If you are divorcing with children and want to know more about child support post-divorce, keep reading!

You Can Not Avoid Child Support

If you can not afford child support payments, you can not avoid them. Even if you have the money to pay for your child’s basic needs, you won’t be able to cover all their expenses. Child support covers the basic needs of your children, such as food, shelter, and clothing. Your ex-spouse will probably also be required to pay for things, such as health care and medical costs. If you can not afford these expenses, you should talk with a family law attorney before considering other options. You can get help from Springfield Mo Car Accident Lawyer for getting to know more about the support.

Child Support Rules Post Divorce

The state child support rules in a divorce vary on the case circumstances. For example, Washington state requires both parents to pay child support if they live together and one parent makes more money than the other. However, Washington state does not have an income cap on child support – meaning that even if one parent makes less money than the other, they can still be required to pay child support.

Not Paying Child Support Implications

Several consequences can result from failing to pay child support. First and foremost, non-custodial parents in Texas can get held in contempt of court. With disparagement can be fined, sentenced to jail time, or both. 
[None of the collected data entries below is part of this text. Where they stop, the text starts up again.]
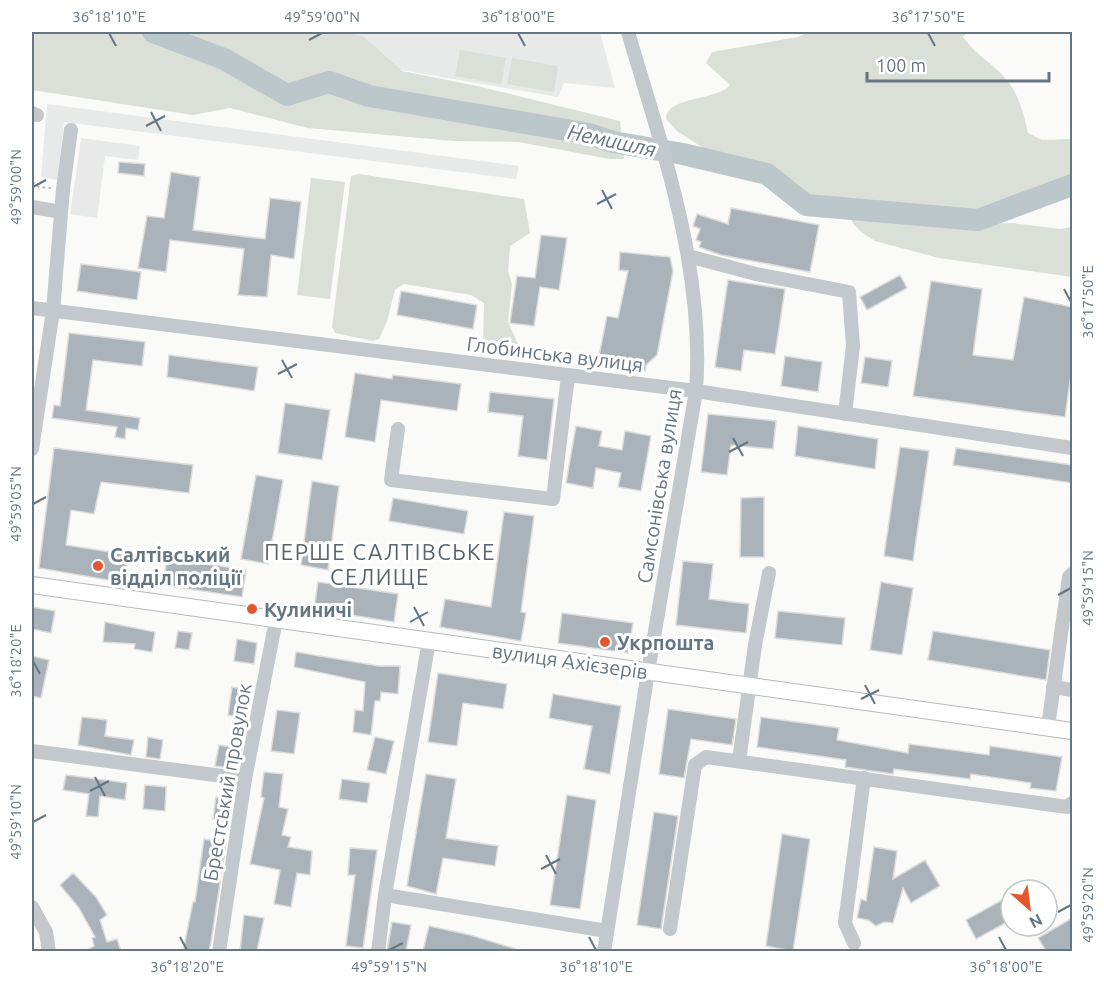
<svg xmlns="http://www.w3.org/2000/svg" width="1104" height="983" viewBox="0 0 1104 983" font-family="Ubuntu,sans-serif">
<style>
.built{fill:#e8e9e9}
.green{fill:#dadfd7}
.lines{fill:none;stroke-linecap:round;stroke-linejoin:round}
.river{stroke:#bbc7cb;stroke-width:22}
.building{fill:#aab3b9;stroke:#dcdcda;stroke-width:1.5}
.major-casing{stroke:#b5babe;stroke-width:18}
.path{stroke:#bbbfc2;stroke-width:2;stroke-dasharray:3 3;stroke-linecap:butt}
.minor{stroke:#c3c8cc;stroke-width:14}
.major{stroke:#fff;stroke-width:16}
.ticks{fill:none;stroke:#657683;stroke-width:2}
.poi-dot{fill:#e4572e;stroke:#fff;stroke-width:2}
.labels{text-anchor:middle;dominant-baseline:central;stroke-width:6;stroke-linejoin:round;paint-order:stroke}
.street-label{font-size:20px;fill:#657683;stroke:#fff}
.poi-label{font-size:20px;font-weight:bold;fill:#657683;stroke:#fff;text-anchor:start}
.water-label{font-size:21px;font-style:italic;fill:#60757c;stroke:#fff}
.quarter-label{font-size:22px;letter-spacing:1.5px;fill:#57646e;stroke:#fff}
.neatline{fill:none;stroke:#657683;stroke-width:2}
.ticks-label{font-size:15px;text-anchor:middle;fill:#657683}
</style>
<rect width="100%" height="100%" fill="#fafaf8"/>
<path class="built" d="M297,32H600L615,88L564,83L558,97L401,70Z
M47,104L519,166L516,179L64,122L58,180L41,177Z
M81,138L140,146L138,160L105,156L97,218L70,214Z"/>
<path class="green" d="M32,32H342L363,36L402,71L477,86L620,121L624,159H610L519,142L454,141L308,128L230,108L193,115L32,90Z
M809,32H968L963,37C975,55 994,64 1007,80C1019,95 1024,115 1028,133L1042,140L1072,139V178L1030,197L973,214L809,200L765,165L708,151L677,131L666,119C668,95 715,102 730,85L706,63L712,52L798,37Z
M460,50L506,58L501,84L455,76Z
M512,58L558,66L554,92L507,84Z
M359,174L524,199L530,233L510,246L508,271L512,284L508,322L520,348L509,356L486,354L483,340L484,303L471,295L404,284L395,290L387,321L379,339L373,341L335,333L332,327L351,176Z
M311,178L345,182L330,299L297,295Z
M862,214L968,225L1012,223L1060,229L1072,227V277L939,258L875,241L860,231L852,222V215Z"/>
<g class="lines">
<path class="river" d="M153,32L224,59L287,95L329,82L369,96L589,134L613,142L683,154L767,174L806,205L978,220L1072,185"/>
</g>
<path class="building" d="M119,162L145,164L144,176L118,173Z
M171,172L200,177L193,230L265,239L270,198L301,202L294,259L271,255L267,297L238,295L244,249L170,240L166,272L138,268L147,216L164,218Z
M731,208L819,225L810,272L721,255L699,247L701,242L696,240L700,229L693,226L697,214L728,224Z
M541,235L567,238L559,290L540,287L534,326L510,323L517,276L535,278Z
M620,252L670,257L673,271L657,355L646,365L645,371L623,368L624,360L599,356L607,316L618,318L628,271L619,270Z
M81,264L141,272L137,300L77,291Z
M900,275L907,288L867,310L860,297Z
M728,280L785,289L775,354L744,350L741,371L715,367Z
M931,281L982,289L973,355L1013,360L1024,297L1072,307V367L1065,417L913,396Z
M401,291L477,305L473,329L397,315Z
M69,333L145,342L142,366L93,360L86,410L140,418L138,430L126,428L125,439L115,437L117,427L52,418L54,405L60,406Z
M169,355L258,367L254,391L167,377Z
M785,356L822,362L818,392L781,386Z
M865,357L892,361L888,387L861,383Z
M355,373L392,379L393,375L461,384L457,411L381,400L375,442L345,437Z
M490,392L554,399L547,460L518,456L523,416L488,412Z
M285,403L330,410L322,460L278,453Z
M708,414L776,421L773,449L731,445L727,475L701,472Z
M576,426L602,431L599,446L622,450L625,431L651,436L641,491L618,487L621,473L596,468L593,488L566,483Z
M798,426L878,439L875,469L795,456Z
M900,447L929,451L913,561L884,556Z
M54,448L193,465L189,493L101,482L94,514L71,510L66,545L128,555L125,583L39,568Z
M956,448L1072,465V483L953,465Z
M256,475L283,480L268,564L241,559Z
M312,481L339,486L328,570L301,565Z
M764,497V557H740L741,498Z
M393,498L468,511L464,534L389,521Z
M504,512L534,516L521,612L526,613L521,641L440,627L445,599L491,607Z
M167,558L246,570L242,597L163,585Z
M683,561L713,564L709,599L749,604L746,633L676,625Z
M318,582L398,594L394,622L314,609Z
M881,582L913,588L902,655L870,650Z
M32,607L55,611L51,633L32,629Z
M778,611L845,618L842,645L775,638Z
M562,613L633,623L628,653L558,643Z
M105,622L155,632L152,652L134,649L135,644L103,642Z
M178,631L192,633L189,650L175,648Z
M933,631L1050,650L1046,680L928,660Z
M237,639L257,643L254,664L234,661Z
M296,652L379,666H400L398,694L381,692L380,701H375L371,735L353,732L355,710L363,711L365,682L294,667Z
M32,656L49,660L41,698L32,696Z
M438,673L507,684L503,709L463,703L457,746L428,742Z
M232,687L249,690L244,718L228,715Z
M553,694L621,706L610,774L584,769L592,726L549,718Z
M668,709L736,719L732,745L691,739L684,778L659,774Z
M277,710L300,713L294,754L271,751Z
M82,717L107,720L105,736L134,740L131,755L78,745Z
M761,717L839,728L837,740L908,753L909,744L989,755L990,746L1062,757L1056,791L1030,788L1031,783L971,774L970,779L894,769L893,774L845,767L846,760L757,747Z
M148,737L163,740L160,759L146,757Z
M375,737L394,741L386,774L367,770Z
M219,745L242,749L238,769L215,766Z
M264,772L283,774L279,807L288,809L282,835L291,837L288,847L312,851L310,875L297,873L291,907L274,904L280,870L250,864L264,798L261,797Z
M426,774L456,779L446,838L498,846L495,866L443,858L436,894L407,886Z
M66,775L127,783L125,800L100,796L98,817L86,816L89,794L63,790Z
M342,779L370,783L367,803L339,799Z
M145,785L166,787L165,811L143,809Z
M567,795L596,800L580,909L550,905Z
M216,797L233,800L229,822L213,819Z
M654,812L678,816L661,929L637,925Z
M782,834L810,839L793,951L766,946Z
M204,839L226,843L211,942L209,951H183L193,902H195Z
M874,847L897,851L893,879L925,860L940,886L911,903L903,888L893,923L884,922L876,926L868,920L857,918L861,899L866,901Z
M350,848L377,850L363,948L346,946L355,875H348Z
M73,873L96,897L107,915L100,920L107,942L117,939L121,951H85L94,946L92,938L95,937L79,908L60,885Z
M1011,895V920L976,939L966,920Z
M244,915L264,918L257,951H240Z
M1072,918V951H1046L1038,938Z
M392,922L411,925L406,951H387Z
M429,926L470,935L516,949L515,951H423Z"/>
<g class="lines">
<g class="major-casing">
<path id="major" d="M32,585L1072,731"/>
</g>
<path class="path" d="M32,182L39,187L51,188"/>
<path class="minor" d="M32,113L37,115
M32,207L61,212
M688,256L756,274L849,292L853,346L845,414
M32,308L696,391L1072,448
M398,429L391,480L553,499L568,376
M32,449L53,311L63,189L71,130
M1053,687L1072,690
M1048,727L1069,577L1072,574
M32,751L245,779
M739,761L755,645L769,573
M385,895L607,931
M32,907L46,932L49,952
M670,929L695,765L706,757L1067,807L1072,803
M854,943L845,923L864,778
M219,952L245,779L276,620
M378,952L385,895L429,641
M604,952L648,672L696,391C705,268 662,148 628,32"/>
<use href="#major" class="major"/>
</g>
<path class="ticks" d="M109,33L116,46M518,33L525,46M928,33L935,46M309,40L322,33M151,112L161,131M146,126L165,116M33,187L46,180M602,190L612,209M597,204L616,194M1064,289L1071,302M282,360L292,378M278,374L297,364M733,438L743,456M729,452L748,442M33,504L46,497M1058,595L1071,588M414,607L424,626M410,622L428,612M33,661L40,674M865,685L875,704M861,699L879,690M95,777L105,796M90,791L109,781M33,822L46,815M546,855L556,874M541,869L560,859M1058,912L1071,905M180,937L187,950M589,937L596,950M999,937L1006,950M389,950L403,943"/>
<g class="poi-dot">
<circle cx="98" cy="566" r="6"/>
<circle cx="252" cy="609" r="6"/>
<circle cx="605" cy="642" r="6"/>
</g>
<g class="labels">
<g class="street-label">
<text transform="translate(555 354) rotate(7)">Глобинська вулиця</text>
<text transform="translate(659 486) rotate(-81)">Самсонівська вулиця</text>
<text transform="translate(570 661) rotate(8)">вулиця Ахієзерів</text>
<text transform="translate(227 782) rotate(-80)">Брестський провулок</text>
</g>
<g class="poi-label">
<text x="110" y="554">Салтівський<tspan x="110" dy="23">відділ поліції</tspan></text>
<text x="264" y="609">Кулиничі</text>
<text x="617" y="642">Укрпошта</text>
</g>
<g class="water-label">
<text transform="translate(612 140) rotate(12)">Немишля</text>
</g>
<g class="quarter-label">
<text x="380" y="551">ПЕРШЕ САЛТІВСЬКЕ<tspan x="380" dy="25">СЕЛИЩЕ</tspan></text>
</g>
</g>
<rect width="1104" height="983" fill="none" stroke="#ffffff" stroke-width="66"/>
<g transform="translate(1029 908) rotate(152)"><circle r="28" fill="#ffffff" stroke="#c1c8cd" stroke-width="1.5"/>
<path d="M0-4.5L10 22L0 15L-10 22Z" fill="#e4572e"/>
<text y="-9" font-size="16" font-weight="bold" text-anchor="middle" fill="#657683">N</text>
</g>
<path d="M867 72v9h182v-9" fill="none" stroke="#657683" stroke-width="3"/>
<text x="876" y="72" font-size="18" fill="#657683" stroke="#ffffff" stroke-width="4.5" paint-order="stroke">100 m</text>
<rect x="33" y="33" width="1038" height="917" class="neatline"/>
<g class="ticks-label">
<text x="109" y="22">36°18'10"E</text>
<text x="322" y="22">49°59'00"N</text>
<text x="518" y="22">36°18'00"E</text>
<text x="928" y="22">36°17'50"E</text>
<text transform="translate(16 187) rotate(-90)" y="5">49°59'00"N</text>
<text transform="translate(1088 302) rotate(-90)" y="5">36°17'50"E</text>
<text transform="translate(16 504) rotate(-90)" y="5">49°59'05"N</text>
<text transform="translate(1088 588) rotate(-90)" y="5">49°59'15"N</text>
<text transform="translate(16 661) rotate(-90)" y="5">36°18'20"E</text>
<text transform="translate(16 822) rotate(-90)" y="5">49°59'10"N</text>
<text transform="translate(1088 905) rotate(-90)" y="5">49°59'20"N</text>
<text x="187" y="972">36°18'20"E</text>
<text x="389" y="972">49°59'15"N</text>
<text x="596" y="972">36°18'10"E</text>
<text x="1006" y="972">36°18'00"E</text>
</g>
</svg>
  • In addition, they may have their wages garnished and be responsible for paying a large amount of child support. 
  • Another consequence of failing to pay child support is a loss of creditability. If the non-custodial parent has a poor credit score because of other debts, it will likely be worse if they owe child support. It could cause problems if the parent is trying to purchase a car or home and needs to get financing from a bank or other lender. 
  • Finally, not paying child support could cause the custodial parent to get added to the non-custodial debt collection agency list of people for back child support payments.


Once you know what to expect and what could happen, you can decide if you want to file a complaint. While there is no guarantee the judge will change their ruling, it is worth the time and effort to try to get more favorable terms in future cases. You should ensure you get the support necessary for your children’s well-being. For that, you can consult Springfield Mo Car Accident Lawyer.